Base sauces are used at curry houses to make all of the most popular curries on the menu.

Here you will find some of my favourite ways to make the curry house style base sauce/gravy.

There are so many base gravy recipes out there but these will get you results like you find at the best UK curry houses.

The base sauce is rather bland just like a chicken stock or vegetable stock is bland.

The magic happens when it hits the pan with all those other ingredients.

What does the finished base gravy/sauce look/taste like.

The finished product is quite thin like full fat milk.

When it hits the hot curry pan, it reduces down quickly because of all the vegetables that are in it.

When you try it, you will probably think this doesn’t taste like much.
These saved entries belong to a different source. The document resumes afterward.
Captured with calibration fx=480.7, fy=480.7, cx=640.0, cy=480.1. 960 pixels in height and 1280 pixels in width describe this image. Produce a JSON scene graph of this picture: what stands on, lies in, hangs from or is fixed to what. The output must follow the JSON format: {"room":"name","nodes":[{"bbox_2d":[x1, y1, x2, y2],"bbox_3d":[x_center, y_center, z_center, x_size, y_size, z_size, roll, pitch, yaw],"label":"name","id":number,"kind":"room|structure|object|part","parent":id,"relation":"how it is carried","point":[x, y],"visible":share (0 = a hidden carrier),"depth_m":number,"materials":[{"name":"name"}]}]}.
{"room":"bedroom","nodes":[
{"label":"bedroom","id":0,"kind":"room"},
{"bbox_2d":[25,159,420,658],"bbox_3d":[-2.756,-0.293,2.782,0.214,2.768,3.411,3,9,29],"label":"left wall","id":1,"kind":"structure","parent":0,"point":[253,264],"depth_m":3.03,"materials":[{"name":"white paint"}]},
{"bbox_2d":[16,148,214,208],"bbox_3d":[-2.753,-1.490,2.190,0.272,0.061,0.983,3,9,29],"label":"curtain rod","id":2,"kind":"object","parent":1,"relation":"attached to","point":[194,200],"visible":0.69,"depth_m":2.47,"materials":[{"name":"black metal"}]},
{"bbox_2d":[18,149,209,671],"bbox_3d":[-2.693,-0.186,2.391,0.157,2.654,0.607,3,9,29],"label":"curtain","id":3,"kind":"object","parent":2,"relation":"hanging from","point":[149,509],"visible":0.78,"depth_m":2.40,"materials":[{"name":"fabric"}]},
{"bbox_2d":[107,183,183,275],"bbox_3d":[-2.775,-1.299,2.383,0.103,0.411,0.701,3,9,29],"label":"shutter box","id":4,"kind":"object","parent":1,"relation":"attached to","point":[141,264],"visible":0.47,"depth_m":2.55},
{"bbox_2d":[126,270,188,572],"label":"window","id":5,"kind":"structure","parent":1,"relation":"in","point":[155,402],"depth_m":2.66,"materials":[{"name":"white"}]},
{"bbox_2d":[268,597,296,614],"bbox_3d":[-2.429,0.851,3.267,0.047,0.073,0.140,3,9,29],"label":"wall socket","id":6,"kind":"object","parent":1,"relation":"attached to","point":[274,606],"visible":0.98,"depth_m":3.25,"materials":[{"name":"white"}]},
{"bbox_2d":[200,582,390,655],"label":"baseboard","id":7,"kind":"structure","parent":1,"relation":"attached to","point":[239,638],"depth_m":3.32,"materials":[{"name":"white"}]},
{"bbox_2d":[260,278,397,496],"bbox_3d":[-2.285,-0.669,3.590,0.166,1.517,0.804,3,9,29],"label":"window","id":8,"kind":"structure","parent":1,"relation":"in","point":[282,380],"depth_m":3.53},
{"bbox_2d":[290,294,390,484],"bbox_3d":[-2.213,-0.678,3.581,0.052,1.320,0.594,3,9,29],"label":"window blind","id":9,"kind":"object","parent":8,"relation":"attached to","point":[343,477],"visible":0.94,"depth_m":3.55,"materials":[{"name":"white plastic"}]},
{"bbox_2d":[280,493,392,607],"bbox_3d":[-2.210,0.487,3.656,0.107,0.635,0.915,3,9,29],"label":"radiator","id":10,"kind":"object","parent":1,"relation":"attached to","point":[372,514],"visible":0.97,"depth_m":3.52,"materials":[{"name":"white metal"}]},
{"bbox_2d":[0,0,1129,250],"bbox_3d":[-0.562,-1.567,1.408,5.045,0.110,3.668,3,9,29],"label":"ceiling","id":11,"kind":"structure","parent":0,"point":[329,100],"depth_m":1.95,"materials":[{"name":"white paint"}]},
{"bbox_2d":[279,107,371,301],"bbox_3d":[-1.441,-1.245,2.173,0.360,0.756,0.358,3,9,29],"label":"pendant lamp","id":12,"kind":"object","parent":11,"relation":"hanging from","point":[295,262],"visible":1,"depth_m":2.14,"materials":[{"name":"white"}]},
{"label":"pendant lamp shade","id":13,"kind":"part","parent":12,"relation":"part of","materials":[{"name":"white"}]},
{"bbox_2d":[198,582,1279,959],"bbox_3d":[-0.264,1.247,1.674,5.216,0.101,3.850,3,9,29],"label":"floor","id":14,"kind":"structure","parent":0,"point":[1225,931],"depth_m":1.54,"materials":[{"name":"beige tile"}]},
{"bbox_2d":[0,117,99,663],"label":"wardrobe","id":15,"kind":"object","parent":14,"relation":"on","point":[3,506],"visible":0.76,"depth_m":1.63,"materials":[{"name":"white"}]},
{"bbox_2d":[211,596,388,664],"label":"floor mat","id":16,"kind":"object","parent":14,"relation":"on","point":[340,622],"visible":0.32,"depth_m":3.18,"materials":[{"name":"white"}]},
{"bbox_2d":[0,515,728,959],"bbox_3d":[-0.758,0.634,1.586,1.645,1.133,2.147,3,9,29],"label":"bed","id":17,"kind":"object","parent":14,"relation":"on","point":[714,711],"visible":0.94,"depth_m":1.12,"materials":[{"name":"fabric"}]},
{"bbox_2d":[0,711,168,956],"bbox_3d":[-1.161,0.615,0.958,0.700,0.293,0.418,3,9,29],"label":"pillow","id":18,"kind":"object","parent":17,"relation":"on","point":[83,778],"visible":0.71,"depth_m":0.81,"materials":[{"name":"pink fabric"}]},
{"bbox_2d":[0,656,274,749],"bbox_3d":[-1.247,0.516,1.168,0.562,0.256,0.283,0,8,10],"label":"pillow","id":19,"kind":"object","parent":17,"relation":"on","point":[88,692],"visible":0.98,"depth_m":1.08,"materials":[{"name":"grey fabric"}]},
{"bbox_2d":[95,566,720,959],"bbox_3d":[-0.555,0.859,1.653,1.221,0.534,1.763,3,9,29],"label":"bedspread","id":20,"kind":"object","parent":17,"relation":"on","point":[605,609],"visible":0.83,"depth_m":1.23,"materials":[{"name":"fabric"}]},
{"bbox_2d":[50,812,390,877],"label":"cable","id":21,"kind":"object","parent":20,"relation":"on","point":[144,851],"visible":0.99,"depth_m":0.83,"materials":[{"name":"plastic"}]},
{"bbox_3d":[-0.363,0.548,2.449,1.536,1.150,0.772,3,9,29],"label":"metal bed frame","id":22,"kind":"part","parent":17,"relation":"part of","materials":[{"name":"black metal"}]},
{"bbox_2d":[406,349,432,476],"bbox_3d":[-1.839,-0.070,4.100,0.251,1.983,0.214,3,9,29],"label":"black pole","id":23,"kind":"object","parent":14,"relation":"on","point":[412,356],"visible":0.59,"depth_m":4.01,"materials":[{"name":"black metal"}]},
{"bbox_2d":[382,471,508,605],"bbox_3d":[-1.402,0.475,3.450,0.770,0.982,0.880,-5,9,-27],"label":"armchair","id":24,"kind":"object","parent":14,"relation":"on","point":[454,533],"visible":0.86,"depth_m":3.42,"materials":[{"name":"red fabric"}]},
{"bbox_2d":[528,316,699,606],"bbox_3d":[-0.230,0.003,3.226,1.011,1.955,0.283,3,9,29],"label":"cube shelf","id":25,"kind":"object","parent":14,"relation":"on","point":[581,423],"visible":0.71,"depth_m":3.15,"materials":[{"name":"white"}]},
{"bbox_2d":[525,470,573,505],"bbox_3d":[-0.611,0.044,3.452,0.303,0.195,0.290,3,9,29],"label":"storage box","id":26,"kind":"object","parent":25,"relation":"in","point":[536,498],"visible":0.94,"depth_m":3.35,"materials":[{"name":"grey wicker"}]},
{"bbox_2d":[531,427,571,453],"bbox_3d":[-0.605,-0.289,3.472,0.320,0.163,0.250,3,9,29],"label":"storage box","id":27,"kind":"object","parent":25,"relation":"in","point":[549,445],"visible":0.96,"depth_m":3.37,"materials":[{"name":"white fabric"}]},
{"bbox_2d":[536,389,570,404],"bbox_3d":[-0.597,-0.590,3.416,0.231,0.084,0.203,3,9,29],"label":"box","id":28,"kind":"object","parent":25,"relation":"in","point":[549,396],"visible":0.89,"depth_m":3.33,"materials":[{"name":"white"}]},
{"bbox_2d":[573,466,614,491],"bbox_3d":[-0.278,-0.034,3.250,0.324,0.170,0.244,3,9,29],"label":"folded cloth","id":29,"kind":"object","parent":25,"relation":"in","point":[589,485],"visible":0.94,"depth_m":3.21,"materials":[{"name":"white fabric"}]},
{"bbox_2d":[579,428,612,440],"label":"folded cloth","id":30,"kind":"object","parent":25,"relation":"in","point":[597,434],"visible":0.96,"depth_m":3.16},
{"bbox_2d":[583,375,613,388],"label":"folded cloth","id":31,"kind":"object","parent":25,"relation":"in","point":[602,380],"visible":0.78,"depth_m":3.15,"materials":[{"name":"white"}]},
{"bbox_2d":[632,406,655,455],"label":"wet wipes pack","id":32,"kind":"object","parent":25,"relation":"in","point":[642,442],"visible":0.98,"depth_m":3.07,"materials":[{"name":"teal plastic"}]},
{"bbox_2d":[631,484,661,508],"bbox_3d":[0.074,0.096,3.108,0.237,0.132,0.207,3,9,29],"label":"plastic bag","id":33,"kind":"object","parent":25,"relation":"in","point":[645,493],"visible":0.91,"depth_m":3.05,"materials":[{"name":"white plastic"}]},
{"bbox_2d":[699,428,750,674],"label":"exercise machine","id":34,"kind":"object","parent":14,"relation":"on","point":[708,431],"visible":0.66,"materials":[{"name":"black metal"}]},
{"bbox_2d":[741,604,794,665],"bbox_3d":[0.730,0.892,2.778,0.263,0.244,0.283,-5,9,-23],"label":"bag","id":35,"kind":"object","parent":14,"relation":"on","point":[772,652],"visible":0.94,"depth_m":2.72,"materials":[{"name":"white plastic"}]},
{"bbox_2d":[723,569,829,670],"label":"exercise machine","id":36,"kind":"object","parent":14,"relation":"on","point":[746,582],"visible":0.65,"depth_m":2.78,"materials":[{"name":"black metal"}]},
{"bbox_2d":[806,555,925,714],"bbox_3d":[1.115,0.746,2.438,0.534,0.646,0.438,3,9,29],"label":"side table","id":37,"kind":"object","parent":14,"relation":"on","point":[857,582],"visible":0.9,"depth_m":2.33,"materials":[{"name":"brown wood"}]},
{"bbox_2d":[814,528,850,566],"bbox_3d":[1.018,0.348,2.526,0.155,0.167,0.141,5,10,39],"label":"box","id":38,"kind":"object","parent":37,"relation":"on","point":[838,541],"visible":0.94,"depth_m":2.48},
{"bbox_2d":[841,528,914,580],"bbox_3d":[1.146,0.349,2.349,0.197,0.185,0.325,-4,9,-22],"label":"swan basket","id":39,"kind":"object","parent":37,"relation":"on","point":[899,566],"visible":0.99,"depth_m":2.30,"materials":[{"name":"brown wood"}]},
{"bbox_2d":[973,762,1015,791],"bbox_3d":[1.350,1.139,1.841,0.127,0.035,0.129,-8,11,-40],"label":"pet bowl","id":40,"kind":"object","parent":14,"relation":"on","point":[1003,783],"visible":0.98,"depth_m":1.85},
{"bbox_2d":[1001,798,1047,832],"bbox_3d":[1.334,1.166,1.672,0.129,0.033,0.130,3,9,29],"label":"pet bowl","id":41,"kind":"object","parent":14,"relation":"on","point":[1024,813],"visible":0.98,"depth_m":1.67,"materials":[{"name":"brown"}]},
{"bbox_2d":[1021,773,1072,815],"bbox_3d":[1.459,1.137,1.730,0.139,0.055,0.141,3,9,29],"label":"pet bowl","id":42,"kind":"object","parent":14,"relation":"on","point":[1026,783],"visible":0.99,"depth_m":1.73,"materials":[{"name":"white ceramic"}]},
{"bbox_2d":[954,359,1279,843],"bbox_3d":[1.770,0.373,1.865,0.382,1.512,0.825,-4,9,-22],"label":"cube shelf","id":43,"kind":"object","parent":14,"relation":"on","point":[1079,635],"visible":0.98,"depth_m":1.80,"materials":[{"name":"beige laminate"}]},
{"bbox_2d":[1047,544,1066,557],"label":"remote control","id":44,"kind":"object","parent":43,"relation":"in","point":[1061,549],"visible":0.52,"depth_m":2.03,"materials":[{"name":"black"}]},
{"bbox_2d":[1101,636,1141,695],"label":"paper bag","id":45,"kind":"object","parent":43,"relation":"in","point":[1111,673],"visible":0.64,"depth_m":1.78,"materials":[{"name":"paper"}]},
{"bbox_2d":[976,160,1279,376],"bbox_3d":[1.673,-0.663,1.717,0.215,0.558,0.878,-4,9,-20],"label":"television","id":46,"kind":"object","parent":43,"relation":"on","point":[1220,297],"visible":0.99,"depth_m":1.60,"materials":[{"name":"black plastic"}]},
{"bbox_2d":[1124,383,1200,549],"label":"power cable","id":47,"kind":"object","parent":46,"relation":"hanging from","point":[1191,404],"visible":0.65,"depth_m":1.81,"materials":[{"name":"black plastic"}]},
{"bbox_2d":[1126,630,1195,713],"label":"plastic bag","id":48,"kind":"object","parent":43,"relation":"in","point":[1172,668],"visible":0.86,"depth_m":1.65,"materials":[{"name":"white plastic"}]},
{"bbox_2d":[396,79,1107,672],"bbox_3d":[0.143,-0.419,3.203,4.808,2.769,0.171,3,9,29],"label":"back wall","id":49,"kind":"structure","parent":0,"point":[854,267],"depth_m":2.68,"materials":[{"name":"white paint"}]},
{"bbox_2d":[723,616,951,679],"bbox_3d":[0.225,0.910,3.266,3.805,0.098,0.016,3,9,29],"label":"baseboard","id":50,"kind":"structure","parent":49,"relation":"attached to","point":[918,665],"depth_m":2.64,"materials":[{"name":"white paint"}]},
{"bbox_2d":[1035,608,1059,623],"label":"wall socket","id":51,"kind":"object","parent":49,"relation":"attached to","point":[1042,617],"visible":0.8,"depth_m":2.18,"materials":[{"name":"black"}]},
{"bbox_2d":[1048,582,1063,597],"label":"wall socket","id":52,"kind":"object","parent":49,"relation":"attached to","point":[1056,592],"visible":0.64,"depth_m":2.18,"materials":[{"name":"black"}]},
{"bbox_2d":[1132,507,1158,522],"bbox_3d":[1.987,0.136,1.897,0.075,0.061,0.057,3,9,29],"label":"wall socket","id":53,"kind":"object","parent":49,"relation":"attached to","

The base sauce needs to be bland as it is used in all the curry house favourites from mild korma to the spiciest phall.

How important is the curry base sauce?

Very! Unlike more traditional methods of cooking a curry, the base sauce was developed for speed, texture, economy and flavour.

Once made, you can whip up a delicious BIR style curry in less than 10 minutes!

When you cook a curry the authentic way, you have to finely chop onion, tomatoes, garlic, ginger… All of this takes a lot of time.

With this special sauce, all that work is done ahead of time. Just add it to your curry pan and let it help you to produce your favourite BIR curries.